BGB detains over 300 intruders from India
Three hundred and twenty-nine people have been arrested on charge of trespassing into Bangladesh from India in the last three weeks.
The arrestees, who entered the country through the borders in Jhenidah and Jashore’s Benapole, were detained by the Bangladesh Border Guard and handed over to police. They were sent to district jails by courts after cases were filed against them for trespassing, said BGB and police sources.
Although the arrestees claimed to be Bangladeshis, they could not show the authorities any documents in support of the claim. They also claimed they fled from India fearing harassment and detention by the police there, the sources said.
Talking to The Daily Star, officials of BGB Battalion-58 in Jhenidah said they held 67 minors, 69 men and 78 women between November 1 and November 10.
The arrestees illegally entered the country through the border points at Jaluli, Polianpur, Khashalpur in Maheshpur upazila, they said.
Habildar Moktar Hossain of the battalion said the arrestees were mostly from Bengaluru, the capital of India’s Karnataka.
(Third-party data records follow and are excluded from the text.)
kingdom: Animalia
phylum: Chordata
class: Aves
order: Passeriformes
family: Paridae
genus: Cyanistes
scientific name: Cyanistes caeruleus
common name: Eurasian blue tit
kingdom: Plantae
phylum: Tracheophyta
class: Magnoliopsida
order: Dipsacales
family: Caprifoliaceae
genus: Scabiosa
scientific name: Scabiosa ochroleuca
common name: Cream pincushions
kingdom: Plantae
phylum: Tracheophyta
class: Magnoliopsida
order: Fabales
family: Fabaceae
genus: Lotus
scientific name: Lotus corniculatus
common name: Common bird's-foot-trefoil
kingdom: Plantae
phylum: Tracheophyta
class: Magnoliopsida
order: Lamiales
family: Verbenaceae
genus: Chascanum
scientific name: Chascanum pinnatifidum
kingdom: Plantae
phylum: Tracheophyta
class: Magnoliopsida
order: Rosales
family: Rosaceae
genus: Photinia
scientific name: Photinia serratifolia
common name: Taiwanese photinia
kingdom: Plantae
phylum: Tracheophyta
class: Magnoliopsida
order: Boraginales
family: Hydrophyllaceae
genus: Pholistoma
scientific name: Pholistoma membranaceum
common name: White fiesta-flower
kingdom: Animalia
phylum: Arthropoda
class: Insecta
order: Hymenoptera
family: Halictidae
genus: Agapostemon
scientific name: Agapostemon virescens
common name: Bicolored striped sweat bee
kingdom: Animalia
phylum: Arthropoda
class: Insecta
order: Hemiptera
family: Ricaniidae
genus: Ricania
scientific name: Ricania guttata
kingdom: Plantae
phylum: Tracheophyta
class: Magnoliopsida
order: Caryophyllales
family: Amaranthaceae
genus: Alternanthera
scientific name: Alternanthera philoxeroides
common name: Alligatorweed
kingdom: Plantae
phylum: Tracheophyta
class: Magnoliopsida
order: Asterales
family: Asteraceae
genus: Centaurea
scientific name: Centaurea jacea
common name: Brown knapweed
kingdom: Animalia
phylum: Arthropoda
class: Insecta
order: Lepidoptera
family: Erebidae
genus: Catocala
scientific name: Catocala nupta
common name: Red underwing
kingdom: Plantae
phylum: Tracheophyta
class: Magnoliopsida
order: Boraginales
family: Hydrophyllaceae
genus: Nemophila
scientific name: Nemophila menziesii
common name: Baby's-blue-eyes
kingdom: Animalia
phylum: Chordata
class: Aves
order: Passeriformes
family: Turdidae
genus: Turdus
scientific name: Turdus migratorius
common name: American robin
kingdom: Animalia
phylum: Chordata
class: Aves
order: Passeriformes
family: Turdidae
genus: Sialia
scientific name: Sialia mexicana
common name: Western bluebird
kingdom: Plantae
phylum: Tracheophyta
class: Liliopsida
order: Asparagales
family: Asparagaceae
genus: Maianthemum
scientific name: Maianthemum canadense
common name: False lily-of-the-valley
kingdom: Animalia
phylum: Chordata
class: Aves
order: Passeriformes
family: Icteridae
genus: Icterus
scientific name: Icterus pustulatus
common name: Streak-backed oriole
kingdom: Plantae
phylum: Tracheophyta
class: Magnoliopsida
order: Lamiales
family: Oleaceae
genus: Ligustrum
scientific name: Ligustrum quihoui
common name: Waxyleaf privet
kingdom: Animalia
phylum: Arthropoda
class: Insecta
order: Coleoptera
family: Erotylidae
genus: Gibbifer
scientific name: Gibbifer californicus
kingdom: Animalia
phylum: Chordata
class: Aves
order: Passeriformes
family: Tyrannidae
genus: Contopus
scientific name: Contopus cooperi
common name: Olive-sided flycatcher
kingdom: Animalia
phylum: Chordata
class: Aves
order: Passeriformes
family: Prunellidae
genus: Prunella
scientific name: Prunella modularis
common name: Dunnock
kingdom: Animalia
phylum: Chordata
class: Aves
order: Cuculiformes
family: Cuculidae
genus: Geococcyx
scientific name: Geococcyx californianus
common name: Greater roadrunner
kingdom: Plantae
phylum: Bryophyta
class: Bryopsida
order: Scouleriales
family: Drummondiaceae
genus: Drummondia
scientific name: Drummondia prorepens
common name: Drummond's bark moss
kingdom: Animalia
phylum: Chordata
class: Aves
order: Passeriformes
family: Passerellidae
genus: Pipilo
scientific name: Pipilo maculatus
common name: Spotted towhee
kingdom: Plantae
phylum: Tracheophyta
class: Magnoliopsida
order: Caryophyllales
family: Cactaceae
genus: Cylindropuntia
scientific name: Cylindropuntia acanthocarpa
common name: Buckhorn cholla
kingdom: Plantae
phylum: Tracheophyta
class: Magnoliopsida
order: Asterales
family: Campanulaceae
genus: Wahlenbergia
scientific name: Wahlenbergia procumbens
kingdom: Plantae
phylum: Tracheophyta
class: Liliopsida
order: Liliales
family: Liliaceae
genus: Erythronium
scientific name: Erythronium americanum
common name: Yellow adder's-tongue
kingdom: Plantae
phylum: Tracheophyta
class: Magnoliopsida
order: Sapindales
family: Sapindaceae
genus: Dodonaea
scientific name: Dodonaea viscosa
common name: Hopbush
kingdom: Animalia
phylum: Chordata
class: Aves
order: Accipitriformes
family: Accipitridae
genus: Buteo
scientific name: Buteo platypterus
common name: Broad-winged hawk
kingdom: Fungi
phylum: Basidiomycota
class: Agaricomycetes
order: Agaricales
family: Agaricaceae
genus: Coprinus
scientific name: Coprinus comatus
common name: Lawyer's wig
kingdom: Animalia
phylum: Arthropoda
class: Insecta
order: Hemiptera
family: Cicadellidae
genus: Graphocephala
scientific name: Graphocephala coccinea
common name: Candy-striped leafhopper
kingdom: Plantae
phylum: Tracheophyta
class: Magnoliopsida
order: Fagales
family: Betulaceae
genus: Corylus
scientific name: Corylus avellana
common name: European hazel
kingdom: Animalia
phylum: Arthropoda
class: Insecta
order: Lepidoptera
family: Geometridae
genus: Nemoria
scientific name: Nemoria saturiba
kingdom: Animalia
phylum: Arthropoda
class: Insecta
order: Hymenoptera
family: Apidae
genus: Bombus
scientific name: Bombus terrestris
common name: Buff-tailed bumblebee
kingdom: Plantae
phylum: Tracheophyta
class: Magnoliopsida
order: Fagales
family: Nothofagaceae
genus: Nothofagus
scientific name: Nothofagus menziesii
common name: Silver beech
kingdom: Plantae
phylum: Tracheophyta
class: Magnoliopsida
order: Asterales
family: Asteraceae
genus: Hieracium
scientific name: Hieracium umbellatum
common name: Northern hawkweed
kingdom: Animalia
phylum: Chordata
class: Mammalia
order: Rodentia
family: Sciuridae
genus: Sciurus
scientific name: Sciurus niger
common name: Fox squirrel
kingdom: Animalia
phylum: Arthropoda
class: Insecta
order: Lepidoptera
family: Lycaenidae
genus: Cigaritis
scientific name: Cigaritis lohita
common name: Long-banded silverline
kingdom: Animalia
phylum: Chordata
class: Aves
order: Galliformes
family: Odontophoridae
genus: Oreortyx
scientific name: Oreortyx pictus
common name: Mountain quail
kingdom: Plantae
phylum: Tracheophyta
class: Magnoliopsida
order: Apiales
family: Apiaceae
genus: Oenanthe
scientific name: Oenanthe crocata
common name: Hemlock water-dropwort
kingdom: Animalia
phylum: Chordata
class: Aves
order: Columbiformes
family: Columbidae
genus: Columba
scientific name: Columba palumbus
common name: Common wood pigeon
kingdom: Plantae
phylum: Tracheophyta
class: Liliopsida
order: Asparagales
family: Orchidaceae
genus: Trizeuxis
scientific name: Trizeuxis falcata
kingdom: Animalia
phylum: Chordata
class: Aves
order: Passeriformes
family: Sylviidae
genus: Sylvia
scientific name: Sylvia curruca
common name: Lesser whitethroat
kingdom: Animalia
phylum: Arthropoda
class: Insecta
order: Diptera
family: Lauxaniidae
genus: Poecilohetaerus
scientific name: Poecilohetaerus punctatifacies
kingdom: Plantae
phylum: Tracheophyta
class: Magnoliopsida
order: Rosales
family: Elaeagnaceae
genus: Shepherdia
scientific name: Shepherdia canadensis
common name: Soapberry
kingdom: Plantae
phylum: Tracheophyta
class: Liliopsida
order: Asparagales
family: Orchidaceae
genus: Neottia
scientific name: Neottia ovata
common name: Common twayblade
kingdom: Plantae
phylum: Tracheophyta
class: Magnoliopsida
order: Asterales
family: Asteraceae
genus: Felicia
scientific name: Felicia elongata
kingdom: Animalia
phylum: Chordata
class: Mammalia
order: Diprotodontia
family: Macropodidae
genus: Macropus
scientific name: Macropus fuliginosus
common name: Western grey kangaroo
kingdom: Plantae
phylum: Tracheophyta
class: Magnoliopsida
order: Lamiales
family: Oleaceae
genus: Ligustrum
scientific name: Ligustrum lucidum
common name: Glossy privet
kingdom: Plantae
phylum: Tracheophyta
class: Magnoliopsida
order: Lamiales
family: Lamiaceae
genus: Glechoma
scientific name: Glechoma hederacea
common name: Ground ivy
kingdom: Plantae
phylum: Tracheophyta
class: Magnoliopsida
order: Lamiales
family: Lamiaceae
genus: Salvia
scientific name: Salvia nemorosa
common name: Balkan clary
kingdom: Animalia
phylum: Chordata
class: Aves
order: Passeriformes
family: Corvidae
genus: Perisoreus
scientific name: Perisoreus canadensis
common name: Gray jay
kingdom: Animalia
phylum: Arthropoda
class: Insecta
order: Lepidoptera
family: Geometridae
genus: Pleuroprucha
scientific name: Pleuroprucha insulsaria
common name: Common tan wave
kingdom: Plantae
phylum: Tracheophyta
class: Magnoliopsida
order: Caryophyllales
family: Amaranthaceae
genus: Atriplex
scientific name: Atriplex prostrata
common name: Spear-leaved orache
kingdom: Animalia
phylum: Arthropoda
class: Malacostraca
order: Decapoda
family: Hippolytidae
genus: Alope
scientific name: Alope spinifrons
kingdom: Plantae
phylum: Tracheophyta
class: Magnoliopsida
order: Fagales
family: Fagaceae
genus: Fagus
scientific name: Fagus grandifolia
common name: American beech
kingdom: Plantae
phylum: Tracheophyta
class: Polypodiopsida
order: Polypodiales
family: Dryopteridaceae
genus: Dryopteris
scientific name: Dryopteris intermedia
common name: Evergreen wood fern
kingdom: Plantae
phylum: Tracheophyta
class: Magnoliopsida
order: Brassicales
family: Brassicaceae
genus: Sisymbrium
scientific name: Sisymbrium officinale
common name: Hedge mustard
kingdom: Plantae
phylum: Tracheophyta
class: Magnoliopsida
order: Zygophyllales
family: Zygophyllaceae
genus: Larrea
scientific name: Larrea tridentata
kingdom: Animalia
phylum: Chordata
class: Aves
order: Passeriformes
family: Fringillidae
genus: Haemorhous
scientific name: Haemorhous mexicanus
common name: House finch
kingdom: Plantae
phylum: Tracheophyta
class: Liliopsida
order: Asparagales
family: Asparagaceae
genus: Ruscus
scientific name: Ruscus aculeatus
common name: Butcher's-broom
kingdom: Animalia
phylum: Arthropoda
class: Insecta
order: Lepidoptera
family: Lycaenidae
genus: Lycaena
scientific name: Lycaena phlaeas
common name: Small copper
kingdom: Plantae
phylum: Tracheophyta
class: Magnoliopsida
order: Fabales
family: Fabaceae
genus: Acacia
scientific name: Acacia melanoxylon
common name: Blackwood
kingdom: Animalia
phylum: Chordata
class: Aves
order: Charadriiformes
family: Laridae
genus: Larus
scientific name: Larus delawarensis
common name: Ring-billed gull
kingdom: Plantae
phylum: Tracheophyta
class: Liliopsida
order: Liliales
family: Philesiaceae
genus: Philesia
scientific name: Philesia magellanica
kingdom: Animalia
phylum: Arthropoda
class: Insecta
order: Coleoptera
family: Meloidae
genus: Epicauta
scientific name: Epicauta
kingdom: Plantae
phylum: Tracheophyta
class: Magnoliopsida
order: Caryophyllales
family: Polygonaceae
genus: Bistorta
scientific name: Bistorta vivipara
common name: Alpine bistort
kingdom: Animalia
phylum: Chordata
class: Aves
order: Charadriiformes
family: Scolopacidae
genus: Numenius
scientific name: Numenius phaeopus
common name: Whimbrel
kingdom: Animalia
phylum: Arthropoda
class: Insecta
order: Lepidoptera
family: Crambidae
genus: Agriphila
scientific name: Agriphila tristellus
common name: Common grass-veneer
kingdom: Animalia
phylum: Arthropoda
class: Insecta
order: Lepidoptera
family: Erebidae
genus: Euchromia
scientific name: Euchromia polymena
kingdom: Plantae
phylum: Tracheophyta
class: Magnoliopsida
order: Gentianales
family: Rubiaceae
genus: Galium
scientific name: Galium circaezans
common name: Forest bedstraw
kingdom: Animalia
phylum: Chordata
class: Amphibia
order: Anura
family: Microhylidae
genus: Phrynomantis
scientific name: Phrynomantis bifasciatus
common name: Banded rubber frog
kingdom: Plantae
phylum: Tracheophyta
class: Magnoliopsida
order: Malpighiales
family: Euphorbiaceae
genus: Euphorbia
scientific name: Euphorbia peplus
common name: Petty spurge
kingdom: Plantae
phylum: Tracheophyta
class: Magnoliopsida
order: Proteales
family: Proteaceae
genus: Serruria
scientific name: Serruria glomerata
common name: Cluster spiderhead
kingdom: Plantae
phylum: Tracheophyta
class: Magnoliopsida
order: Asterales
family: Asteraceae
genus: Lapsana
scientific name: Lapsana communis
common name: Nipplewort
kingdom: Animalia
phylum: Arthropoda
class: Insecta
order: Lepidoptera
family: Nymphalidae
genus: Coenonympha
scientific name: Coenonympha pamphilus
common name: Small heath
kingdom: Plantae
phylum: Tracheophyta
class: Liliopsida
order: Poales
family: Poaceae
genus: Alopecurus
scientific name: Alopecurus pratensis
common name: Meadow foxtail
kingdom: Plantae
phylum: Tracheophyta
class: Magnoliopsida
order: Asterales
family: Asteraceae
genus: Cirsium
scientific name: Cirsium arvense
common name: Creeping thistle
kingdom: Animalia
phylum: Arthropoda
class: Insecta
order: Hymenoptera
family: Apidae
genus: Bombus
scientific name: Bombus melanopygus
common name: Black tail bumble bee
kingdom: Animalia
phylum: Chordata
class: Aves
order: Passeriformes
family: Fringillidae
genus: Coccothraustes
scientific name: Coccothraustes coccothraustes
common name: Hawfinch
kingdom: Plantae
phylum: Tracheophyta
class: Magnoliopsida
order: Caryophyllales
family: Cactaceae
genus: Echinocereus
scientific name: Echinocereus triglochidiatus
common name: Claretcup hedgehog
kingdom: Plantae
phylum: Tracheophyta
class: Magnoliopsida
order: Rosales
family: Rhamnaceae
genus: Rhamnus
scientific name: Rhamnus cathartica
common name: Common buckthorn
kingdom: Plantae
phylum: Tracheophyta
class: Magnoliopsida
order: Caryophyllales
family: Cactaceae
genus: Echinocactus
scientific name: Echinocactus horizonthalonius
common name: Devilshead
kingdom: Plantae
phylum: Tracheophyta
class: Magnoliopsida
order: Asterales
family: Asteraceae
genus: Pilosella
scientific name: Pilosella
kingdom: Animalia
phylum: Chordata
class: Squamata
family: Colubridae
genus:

Some of them had shifted to the city from Assam.
He said many of the arrestees claimed that they had gone to India from Bangladesh four to five years ago, but came back fearing detention by Indian police.
Seventeen cases were filed against the arrestees with Maheshpur Police Station, said OC of the police station, Rashedul Alam.
He said although the arrestees claimed to be from Maheshpur upazila of Jhenidah and Sharankhola upazila of Bagerhat, they could neither tell the names of any of the local union parishad members nor give the mobile phone numbers of any relatives in Bangladesh.
Director of Maheshpur BGB Battalion-58 Lt Col Kamrul Ahsan also quoted the arrestees as saying that they went to India four to five years ago. He said BGB had been detaining such intruders since the beginning of this month.
Most of the arrestees were Muslims, he added.
Our Jhenidah correspondent managed to talk to two of the arrestees before they were sent to jail.
One of them, Sabbir Sheikh, 42, detained on Wednesday, claimed that he had gone to Bengaluru in 2014 from Mahisdia village in Khulna’s Dighalia upazila. He worked at the Indian city as a porter earning RS 500-600 daily.
He said, “police often harassed his family as they could not obtain Indian citizenship”. In face of the harassment, they decided to leave India two months ago, he claimed.
Tusher Sheikh, 38, who was arrested the same day also claimed to be from the village in Khulna. He claimed that he left for India in 2015 and worked at a bread factory in Bengaluru.
Quoting the arrestees, Jhenidah Deputy Commissioner Saroj Kumar Nath said they had no valid passport or other travel documents. They had to leave India in the face of heightened vigilance by Bengaluru police.
Jahid Hossain, who lives in Kushumpur village in Maheshpur, said many people were being held for illegal entry for the last few days.
Locals said the number of those coming from India was higher than that of the detainees.
In Jashore’s Benapole and other border points, officials of BGB Battalion-49 and Battalion-21 detained 115 for trespassing from India. Of them, 20 are children, 28 women and 67 men, said BGB sources.
Commanding Officer Lt Col Muhammad Monjur-E-Elaihi of BGB Battalion-49 said they detained 54, including an alleged human trafficker, in Daulatpur border area on Wednesday when they were trying to enter Bangladesh.
Later, a case was filed with the Benapole Port Police Station in this regard. Since the beginning of October, 33 cases have been filed with the police station over illegal entry into Bangladesh, said Mamun Khan, officer-in-charge of the police station.
The BGB official said the arrestees were Bangla-speaking Muslims and that they claimed to be from Narail and Faridpur. They, however, could not show any documents to prove their claim.
One of the arrestees, Rahima Khatun, in her mid-thirties, told our Benapole correspondent on Wednesday afternoon that she had gone to India about 10 years ago. She was a domestic worker in Delhi while her husband a day labourer. The couple and their two children, aged 8 and 10, left India fearing arrest.
On August 31, India published the National Register of Citizens (NRC) in Assam, virtually stripping about 19 lakh people of citizenship. The register is a list of people who failed to prove they came to India before March 24, 1971.
On Wednesday, Indian Home Minister Amit Shah said the NRC would take effect across the country.
Bangladesh shares borders of over 4,000kms with India. The bordering Indian states are West Bengal, Assam, Meghalaya, Tripura and Mizoram.